На башне этой был устроен телеграф, откуда князь Меншиков со своей свитой смотрел на бивуаки и корабли союзников, стараясь определить силу неприятеля и угадать цель его движения. Число неприятеля было вдвое более, чем наших войск. Союзников было 63 тысячи с 128 орудиями, у нас только около 35 тысяч и 84 орудия.

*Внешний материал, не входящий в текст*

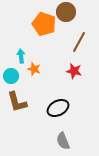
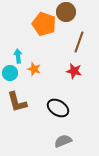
brown line: rotated 10 degrees counterclockwise
cyan arrow: moved 3 px left
cyan circle: moved 1 px left, 3 px up
black ellipse: rotated 60 degrees clockwise
gray semicircle: rotated 90 degrees clockwise
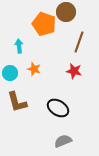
cyan arrow: moved 1 px right, 10 px up
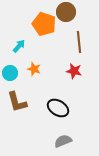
brown line: rotated 25 degrees counterclockwise
cyan arrow: rotated 48 degrees clockwise
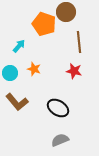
brown L-shape: rotated 25 degrees counterclockwise
gray semicircle: moved 3 px left, 1 px up
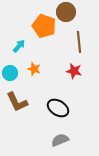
orange pentagon: moved 2 px down
brown L-shape: rotated 15 degrees clockwise
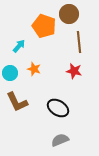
brown circle: moved 3 px right, 2 px down
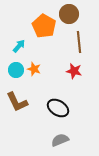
orange pentagon: rotated 10 degrees clockwise
cyan circle: moved 6 px right, 3 px up
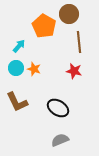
cyan circle: moved 2 px up
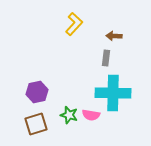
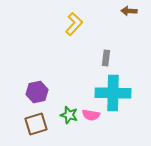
brown arrow: moved 15 px right, 25 px up
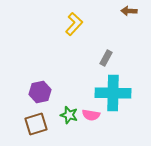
gray rectangle: rotated 21 degrees clockwise
purple hexagon: moved 3 px right
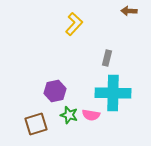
gray rectangle: moved 1 px right; rotated 14 degrees counterclockwise
purple hexagon: moved 15 px right, 1 px up
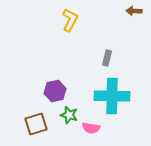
brown arrow: moved 5 px right
yellow L-shape: moved 4 px left, 4 px up; rotated 15 degrees counterclockwise
cyan cross: moved 1 px left, 3 px down
pink semicircle: moved 13 px down
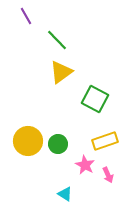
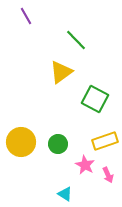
green line: moved 19 px right
yellow circle: moved 7 px left, 1 px down
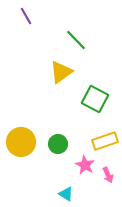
cyan triangle: moved 1 px right
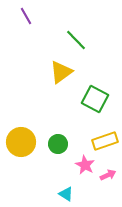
pink arrow: rotated 91 degrees counterclockwise
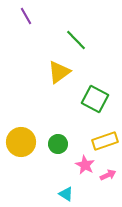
yellow triangle: moved 2 px left
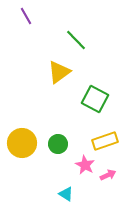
yellow circle: moved 1 px right, 1 px down
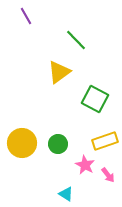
pink arrow: rotated 77 degrees clockwise
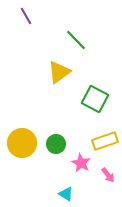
green circle: moved 2 px left
pink star: moved 4 px left, 2 px up
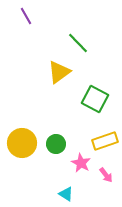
green line: moved 2 px right, 3 px down
pink arrow: moved 2 px left
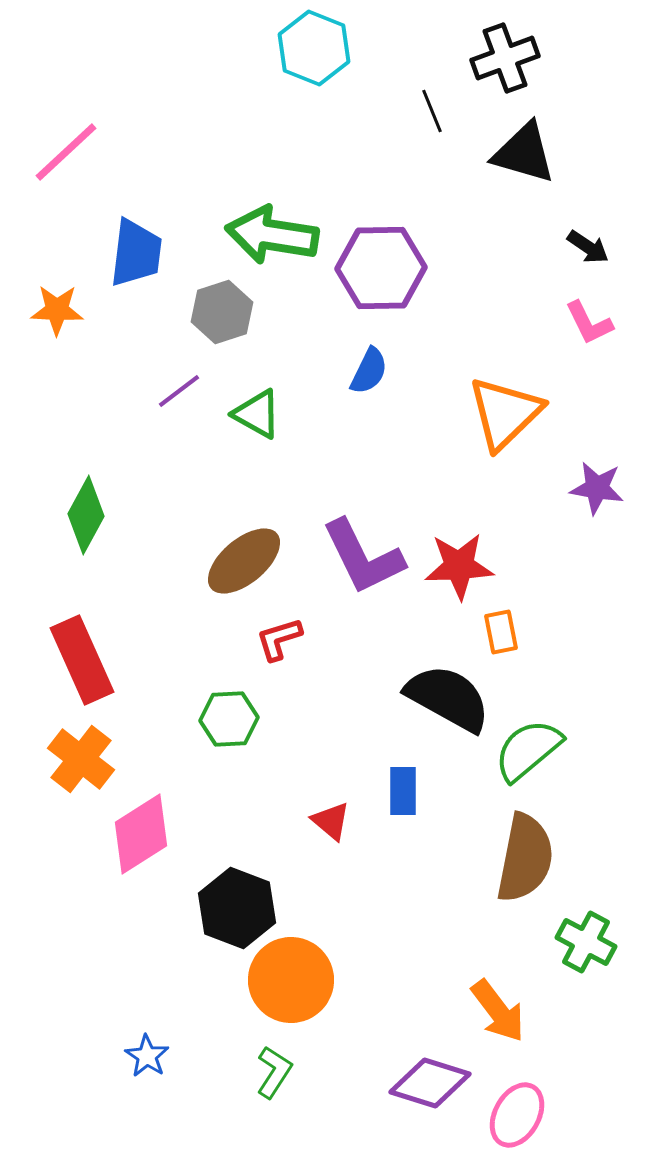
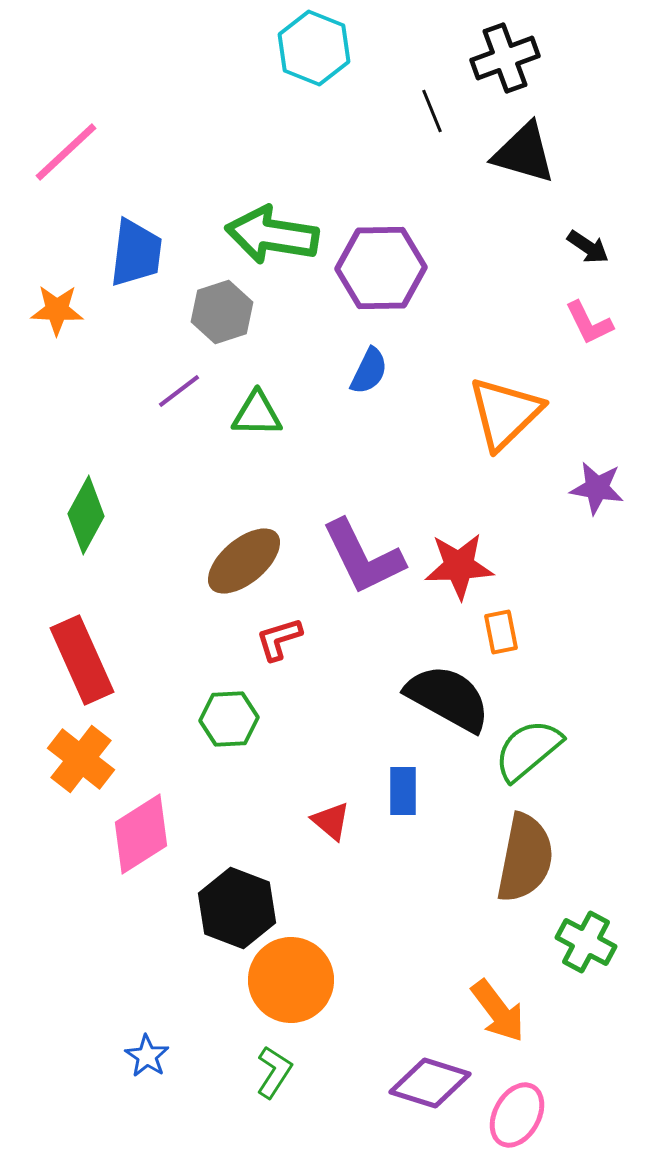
green triangle: rotated 28 degrees counterclockwise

Невдалеке от башни была разбита серая палатка главнокомандующего, возле которой стояли хор музыкантов и песенники Тарутинского полка. Музыканты, сменяясь песенниками, играли марши и русские песни. Песенники пели:
Начинало смеркаться. Батальон моряков и 6-й стрелковый переправлены на противоположную сторону и рассыпаны в цепь в садах за речкой Альмой и за аулом Бурлюк. С наступлением ночи как у неприятеля, так и у нас загорелось две линии костров.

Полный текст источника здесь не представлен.